Although we’ve acquired permission for reprinting this recipe (Simon & Schuster), we have modified it to make the meatballs smaller (a little more true to the size of polpette or polpettine in Italy), slightly modified the ingredients and finally we illustrated our recipe with a few photos.
When we first decided to create this posting, we agreed on using Dom DeLuise’s mom’s recipe from his book . Dom’s mom made the meatballs Italian-American style, although very tasty, they are a little more dense than we’d prefer, and they are definitely much to large for our liking. We’ve considered it, and we’re quite certain both Dom and his mom would approve of our tweaks.
So the following is our slightly modified recipe. As always, we recommend that you read the recipe completely before you dive in and begin cooking.
Servings: 10-12 Servings Yield: About 40 meatballs
2 pounds ground chuck
1/2 pound pork sausage links (de-cased and crumbled)
1 1/2 cups flavored Italian Bread Crumbs
1 cup milk
1 cup fresh parsley, chopped
1/2 cup grated cheese (parmesan)
2 tablespoons extra-virgin olive oil (for frying)

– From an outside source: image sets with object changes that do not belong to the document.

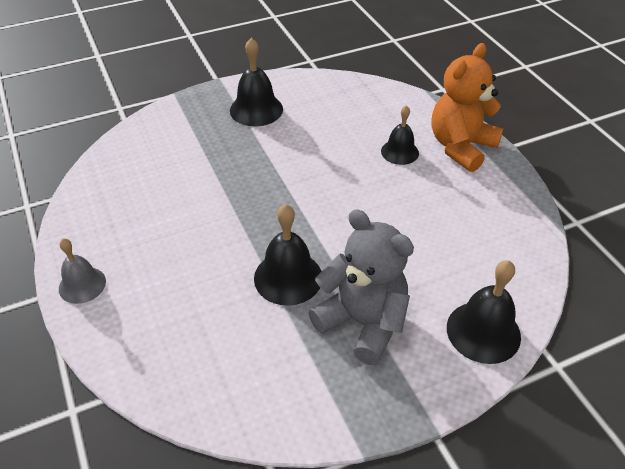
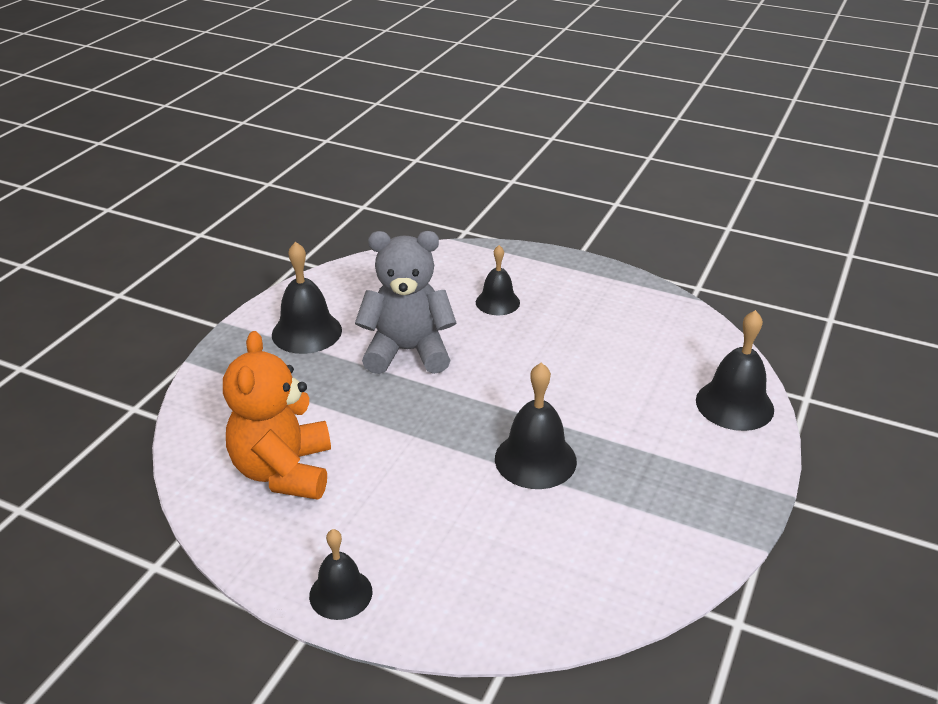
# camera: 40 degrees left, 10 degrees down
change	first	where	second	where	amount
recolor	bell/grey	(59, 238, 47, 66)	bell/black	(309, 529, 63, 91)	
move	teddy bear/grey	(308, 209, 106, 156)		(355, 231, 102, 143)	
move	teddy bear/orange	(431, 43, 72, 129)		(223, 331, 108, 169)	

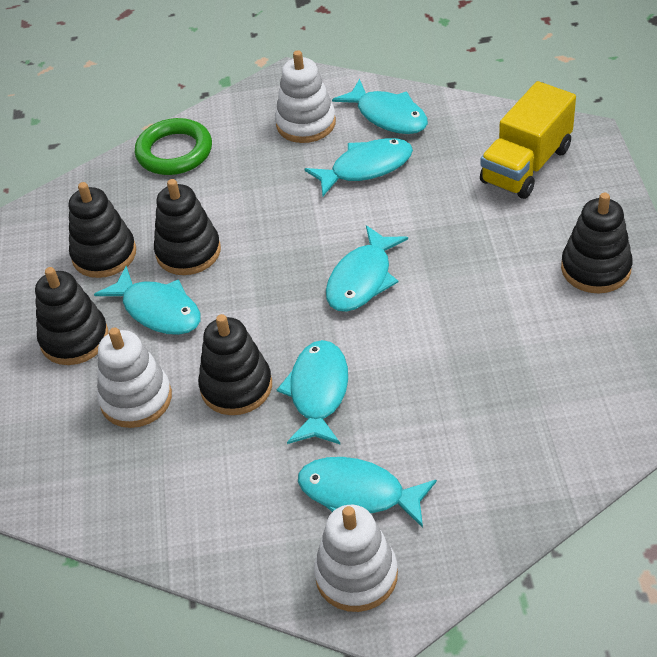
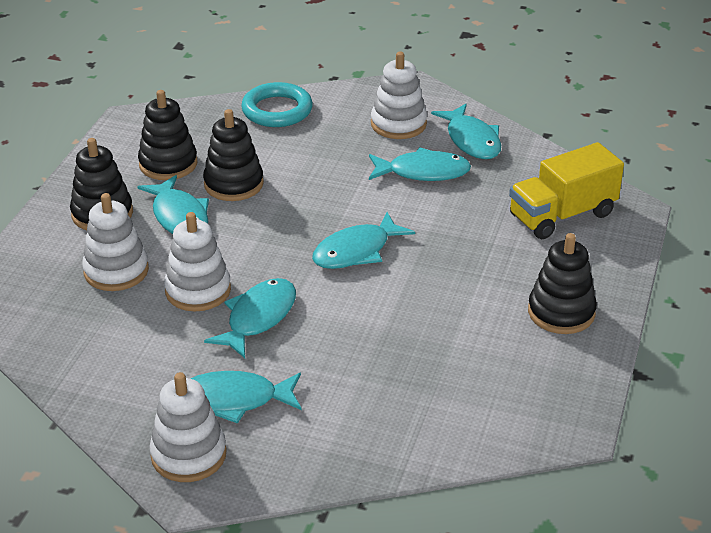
# camera: 20 degrees right, 10 degrees down
change	first	where	second	where	amount
recolor	ring/green	(135, 118, 77, 57)	ring/turquoise	(241, 82, 72, 45)	
recolor	stacking toy/black	(198, 314, 74, 101)	stacking toy/white	(164, 212, 67, 100)	
rotate	fish/turquoise	(298, 457, 139, 71)		(190, 371, 112, 53)	45 degrees counterclockwise

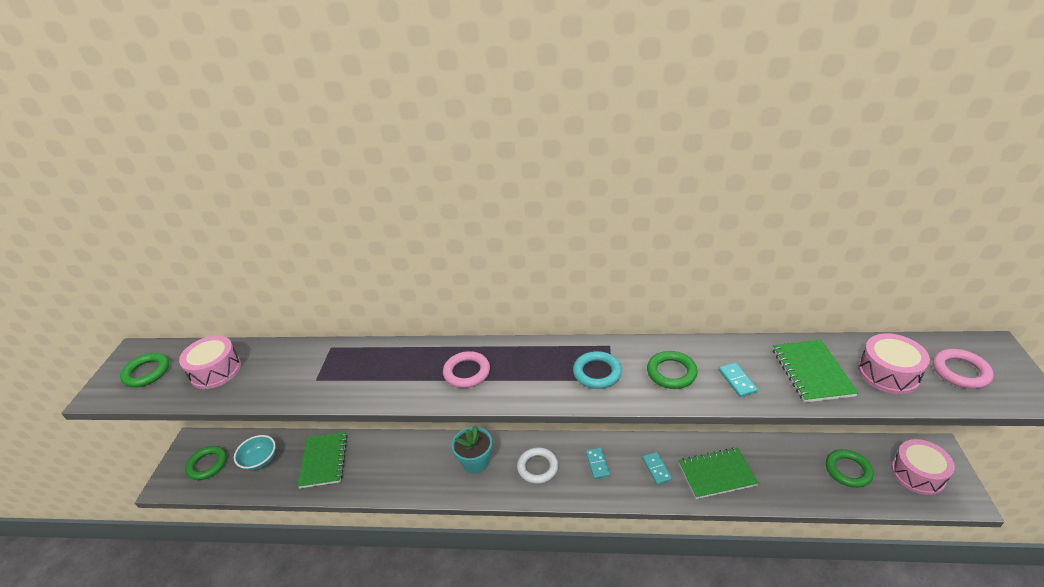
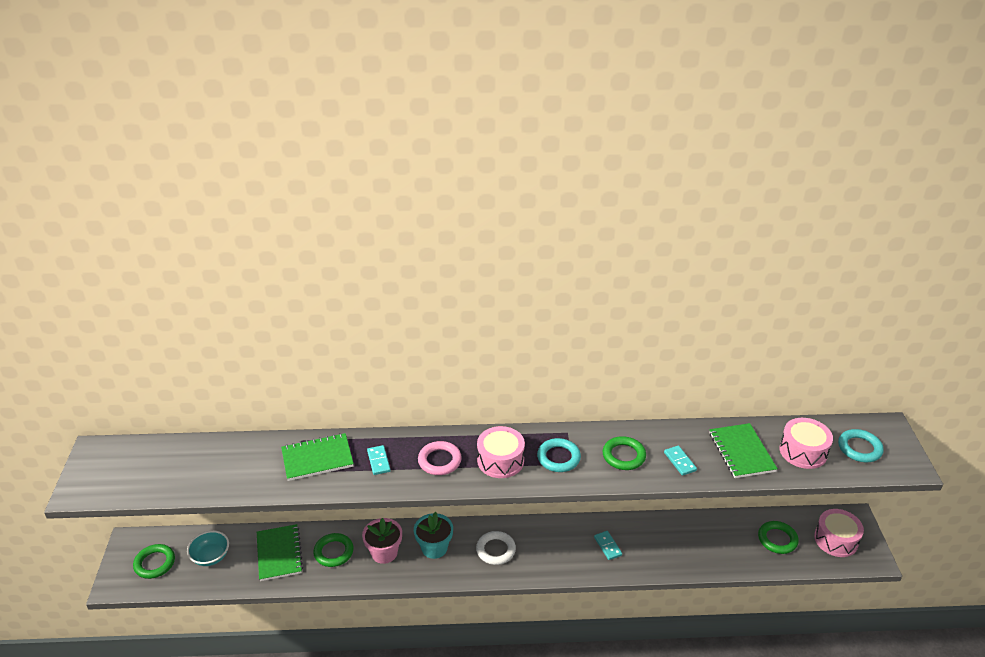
# camera: 10 degrees left, 0 degrees up
change	first	where	second	where	amount
move	ring/green	(120, 353, 49, 34)		(313, 533, 41, 34)	
move	drum/pink	(179, 335, 62, 54)		(477, 426, 48, 52)	
move	domino/turquoise	(586, 448, 24, 31)		(367, 445, 24, 30)	
move	notebook/green	(679, 447, 80, 52)		(281, 433, 73, 48)	
recolor	ring/pink	(933, 349, 61, 40)	ring/turquoise	(838, 429, 46, 33)	
insert			flower pot/pink	(362, 518, 40, 46)	

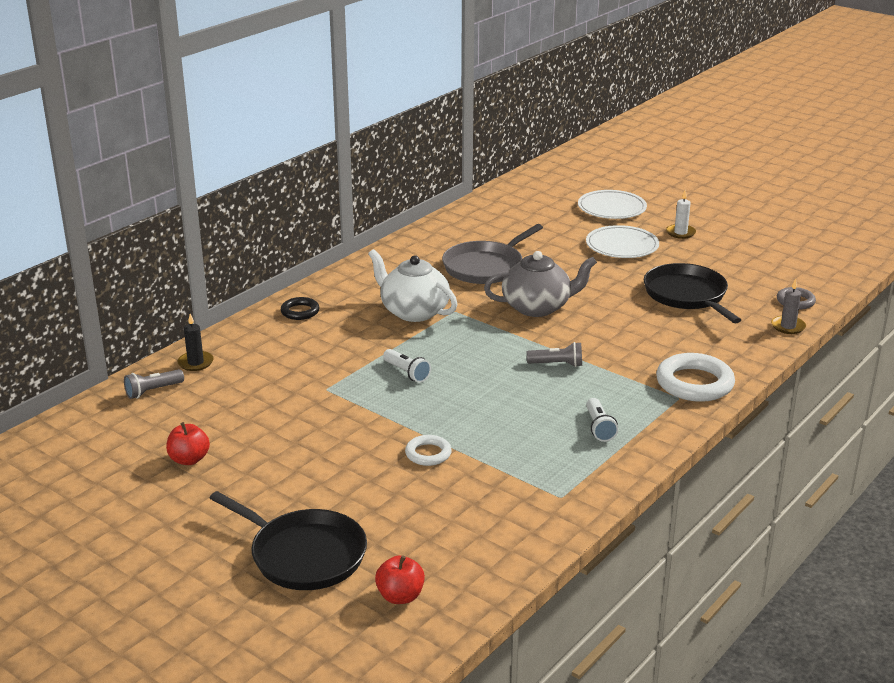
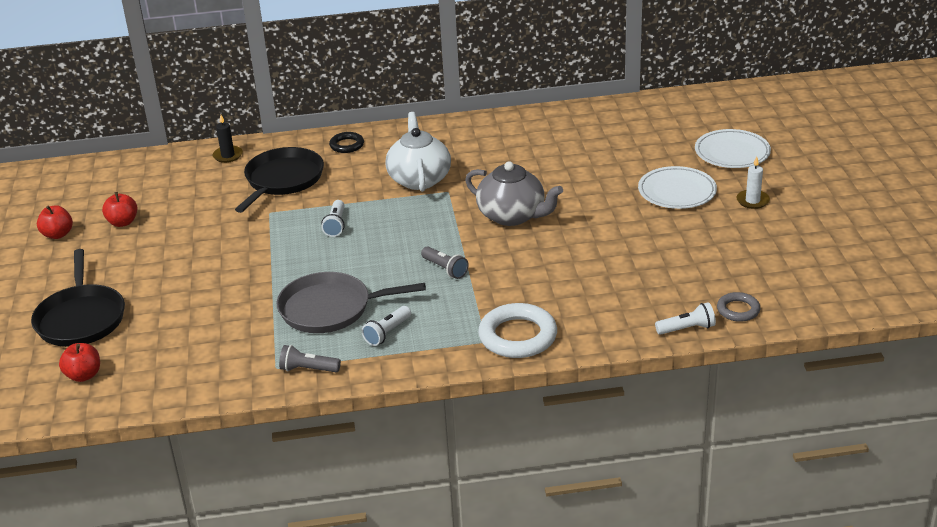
# camera: 45 degrees right, 5 degrees up
change	first	where	second	where	amount
move	flashlight/grey	(124, 369, 60, 30)		(279, 345, 62, 27)	
delete	ring/white	(405, 435, 47, 31)			
move	pan/grey	(442, 224, 101, 60)		(276, 272, 150, 61)	
move	pan/black	(644, 263, 97, 61)		(235, 147, 89, 66)	
replace	candle/grey	(771, 279, 35, 55)	flashlight/white	(655, 302, 61, 33)	
insert			apple/red	(37, 205, 36, 34)	

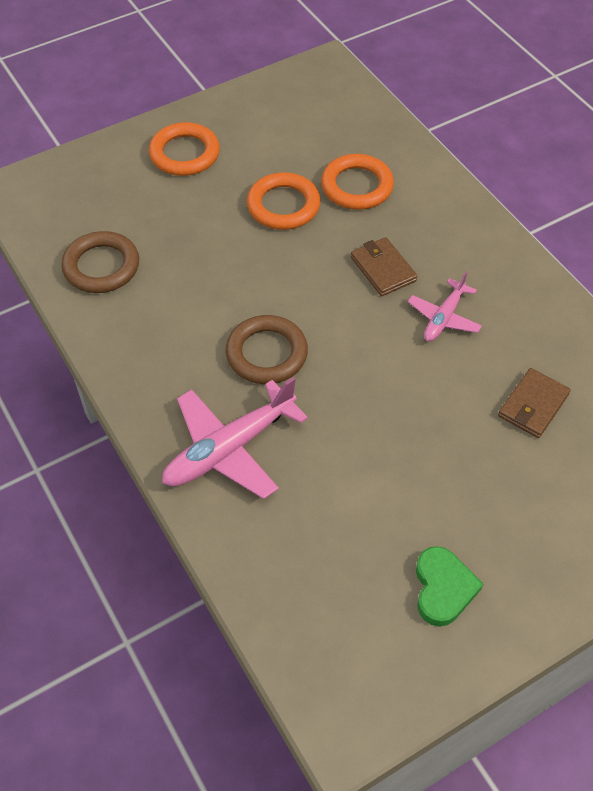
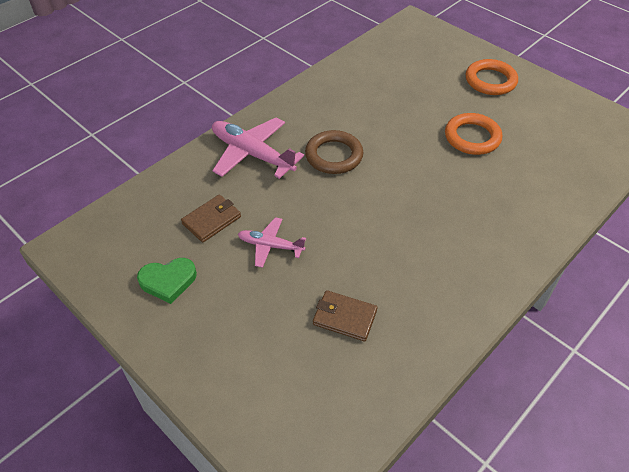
# camera: 75 degrees right, 5 degrees down
change	first	where	second	where	amount
delete	ring/brown	(61, 231, 78, 62)			
delete	ring/orange	(321, 154, 73, 56)			
move	wallet/brown	(351, 237, 66, 59)		(181, 195, 60, 48)	
move	plane/pink	(408, 271, 74, 70)		(238, 217, 68, 51)	

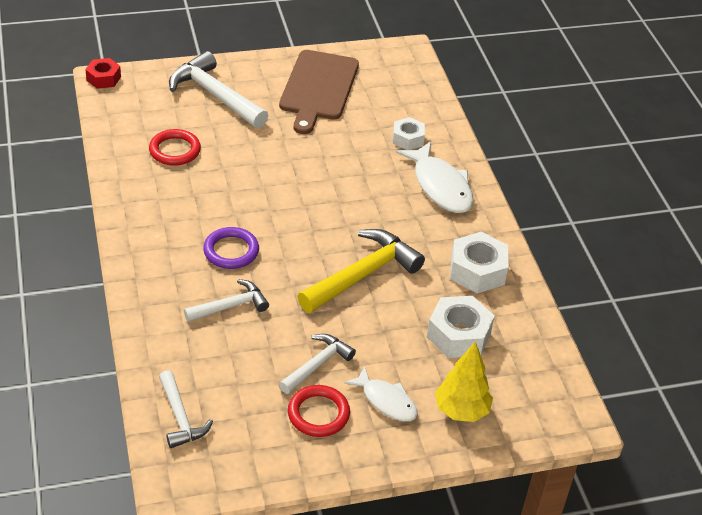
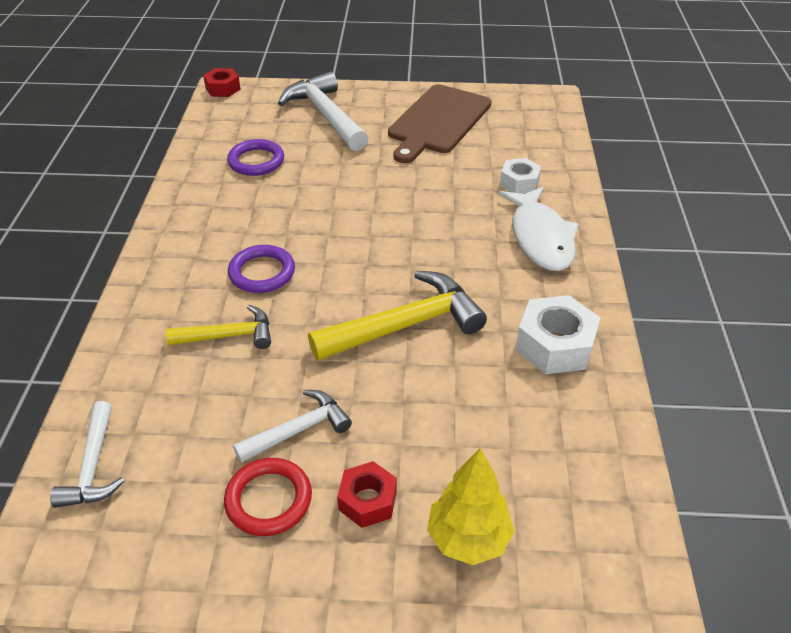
# camera: 20 degrees right, 0 degrees up
change	first	where	second	where	amount
recolor	ring/red	(149, 129, 52, 37)	ring/purple	(227, 139, 57, 37)	
recolor	hammer/white	(184, 279, 85, 43)	hammer/yellow	(165, 305, 106, 44)	
replace	fish/white	(344, 366, 74, 55)	nut/red	(337, 461, 60, 67)	
delete	nut/white	(427, 296, 68, 62)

4 cloves of garlic, finely chopped
1 medium onion, minced
1 lb. Spaghetti (or Penne if preferred)
Get your workspace ready and gather all of your ingredients. Begin boiling your pasta water now.
In a large bowl, lightly whisk your eggs and add your milk. Add the remaining ingredients into the bowl and instead of mixing with your hands, use two butter knives to thoroughly cut all of the ingredients into each other. (This is a bit more tedious than just using your hands, but the resulting meatballs are lighter.)
Using a small ice cream scoop, form your meatballs. Preheat your 12-14” frying pan and when ready, add two tablespoons of olive oil and gently heat.
Once the pan is properly heated, begin adding your meatballs without overcrowding the pan. (You’ll need some space to turn them over gently.)
Fry gently in olive oil and rotate often to thoroughly cook.
Note 1: You don’t have to finish frying the meatballs in the olive oil. You can partially cook them, and then transfer them into a pot with your favorite pasta sauce for about a half-hour to finish them off. This results in a soft and light meatball)
Note 2: If you prefer a meatball with a light crust on the outside, you can finish them on the pan in about six minutes time if you rotate them frequently and maintain a consistent medium flame. Remove them from the pan when done (actually, we like to remove a single one from the pan to test for doneness). Drain them on a napkin and lighlty sprinkle with a kosher or sea salt.
Note 3: Meatballs can be made ahead of time and either stored in sauce or frozen to be used at a later time. Thawing is best either in sauce or in the fridge overnight.
We would serve this with some garlic bread and a light salad of arugula and fresh tomatoes; or maybe just with some bruschetta. As for a beverage, obviously your favorite rosso or chianti would work well, but don’t underestimate the refreshing power of Peroni or a glass of sparkling water.
Note 4: Leftovers can be had in a sandwich, with melted provolone or mozzarella and a touch of pasta sauce. Alternatively, polpette can also be used in a soup. Just please don’t have them on pizza!
Note 5: If the meatballs were not finished or stored sauce, they should be allowed to rest on a clean counter for about ten minutes and you can heat them up in the microwave for 30 secs, or even saute them in olive oil again for about a minute.